D’autre part, internet et les réseaux sociaux sont bien sûr devenus des instruments importants – pas forcément systématiques, attention – pour diffuser des informations qui pourraient servir à une action de masse destinée à faire pression. Je reste toutefois très prudent sur cet aspect, car vous savez comme moi à quel point ces outils peuvent aussi servir de mauvaises causes. Nous savons que certains combats se jouent à la diffusion parfois massive de fausses informations, colportées sur les réseaux, dans les forums, et il n’est pas toujours simple de faire la part des choses.

Quels conseils donneriez-vous à quelqu'un qui souhaite se lancer dans le lobbying ?
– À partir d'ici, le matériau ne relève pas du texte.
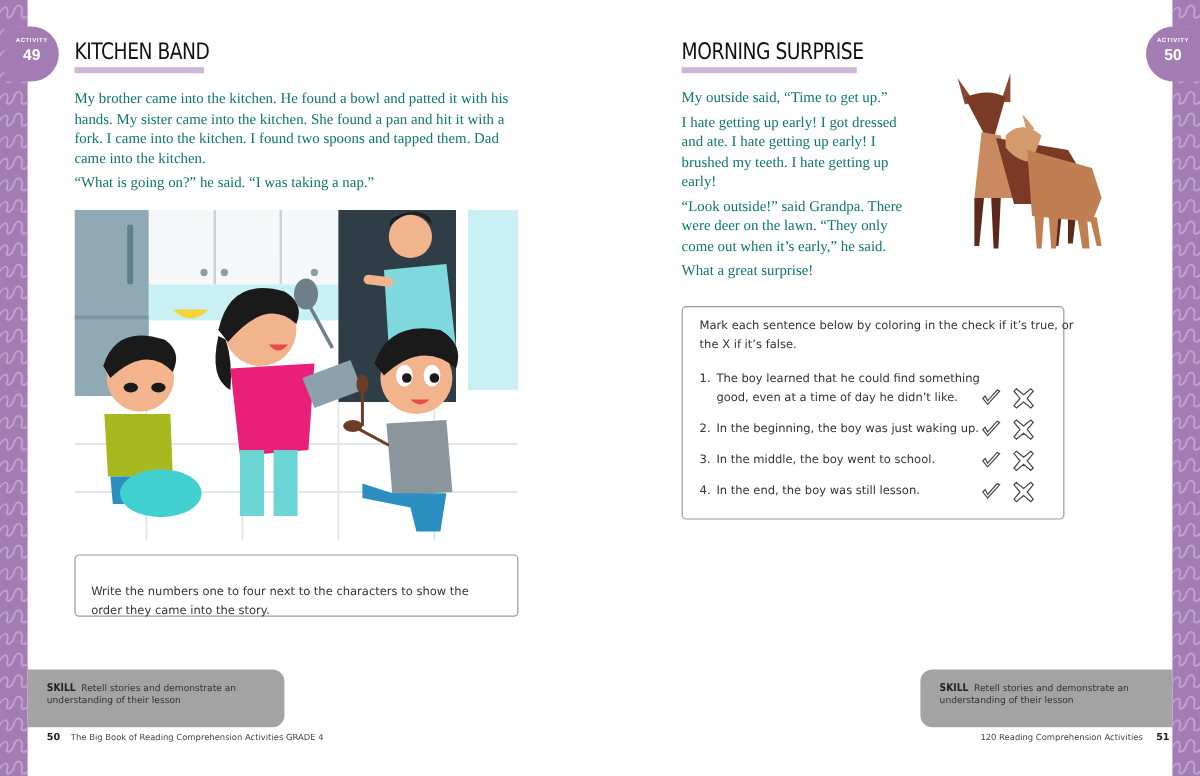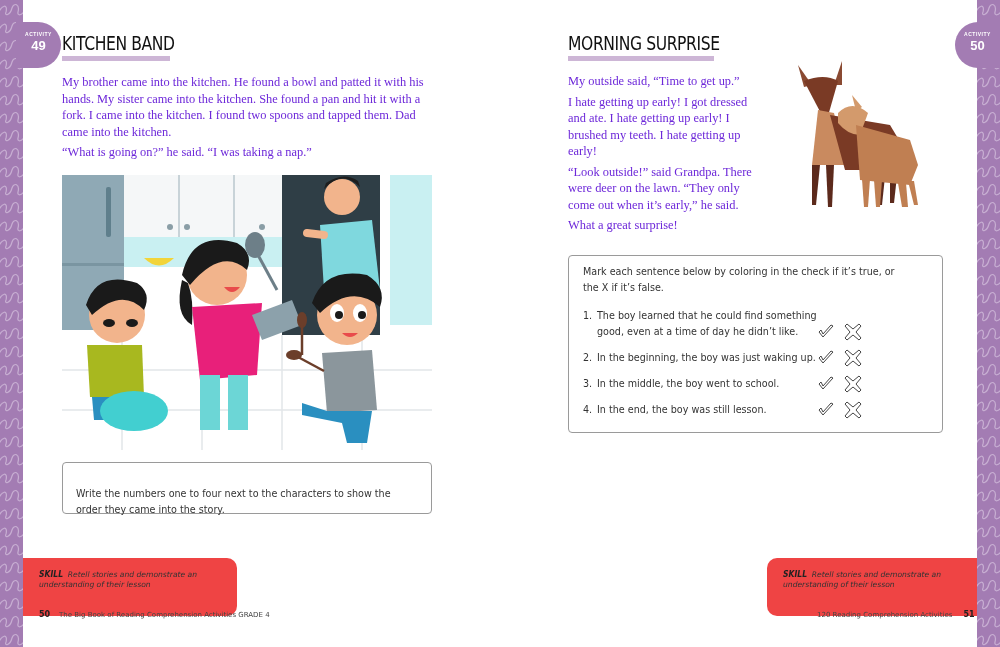"49" .activity-tab.left { left: 16px -> 4px }
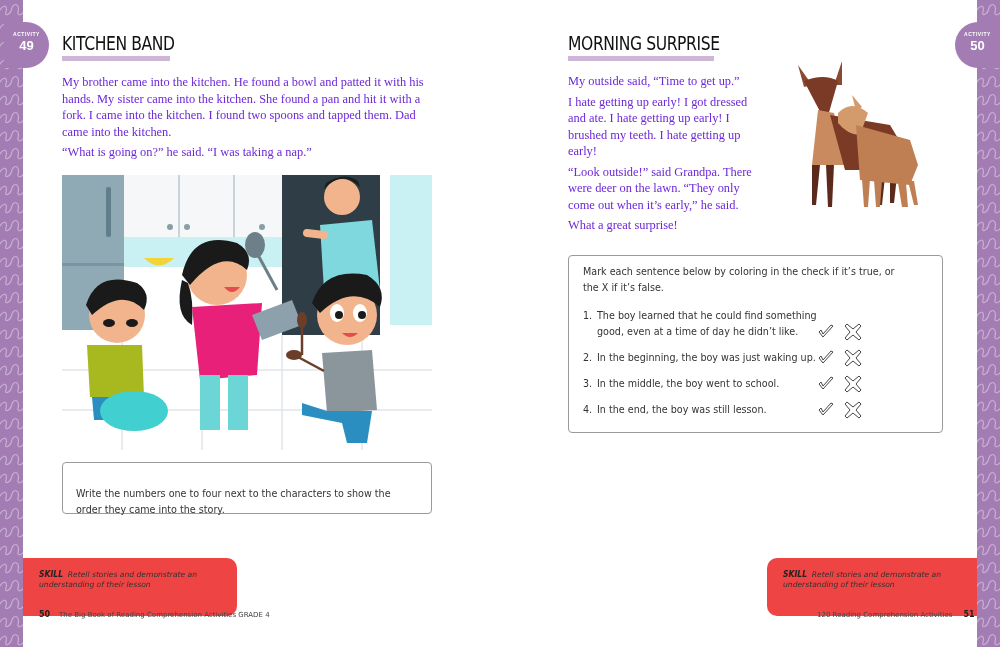"My brother came into the" .story { color: #6d28d9 -> #0f766e }
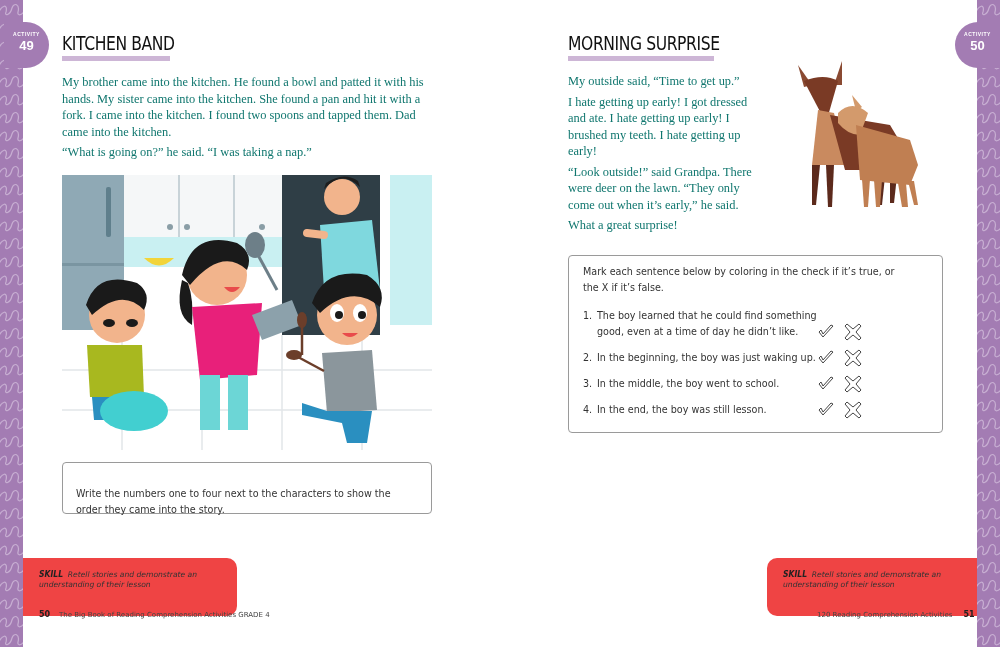"Mark each sentence below by" div.instr-box { width: 375px -> 319px }
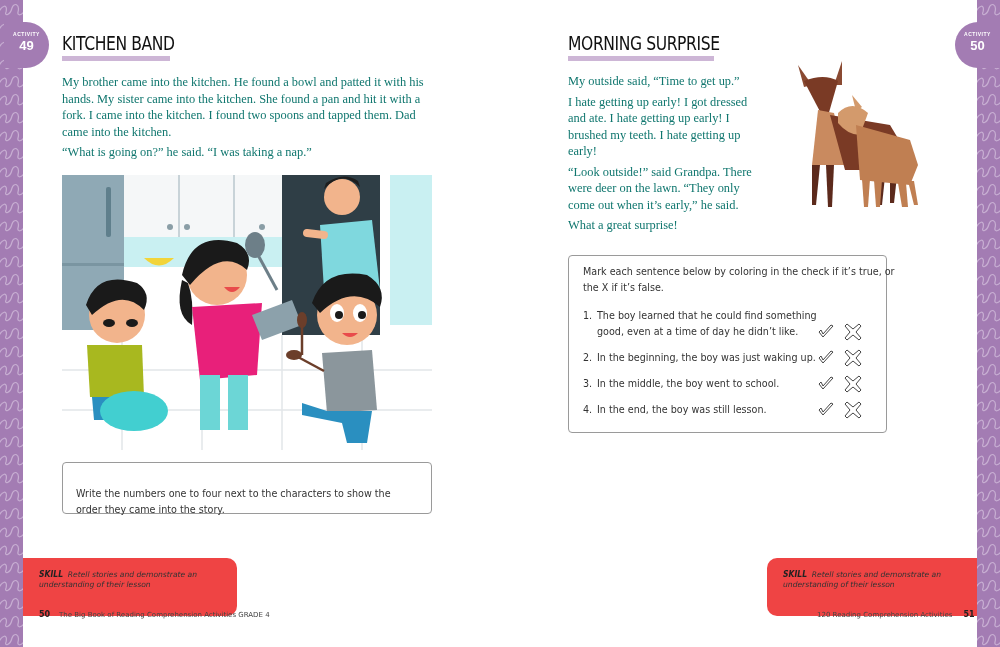"SKILL Retell stories and demonstrate" .skill-box { background: #ef4444 -> #a3a3a3; font-style: italic -> none; height: 58px -> 48px }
Ne pas craindre la complexité ou faire des heures supplémentaires ! Je plaisante un peu, mais il y a du vrai. De telles démarches sont très longues à mettre en action, elles nécessitent un travail important et permanent de documentation, une multiplicité de prises de contact – pas toujours concluantes –, et souvent dans des rythmes qui peuvent soudain s’accélérer en fonction du contexte institutionnel ou politique... Le tout agrémenté de beaucoup de complexité technique, juridique ou institutionnelle... Alors développer sa curiosité, s’informer beaucoup et de façon sérieuse, et disposer d’une excellente connaissance des institutions, voilà déjà quelques atouts essentiels pour se lancer.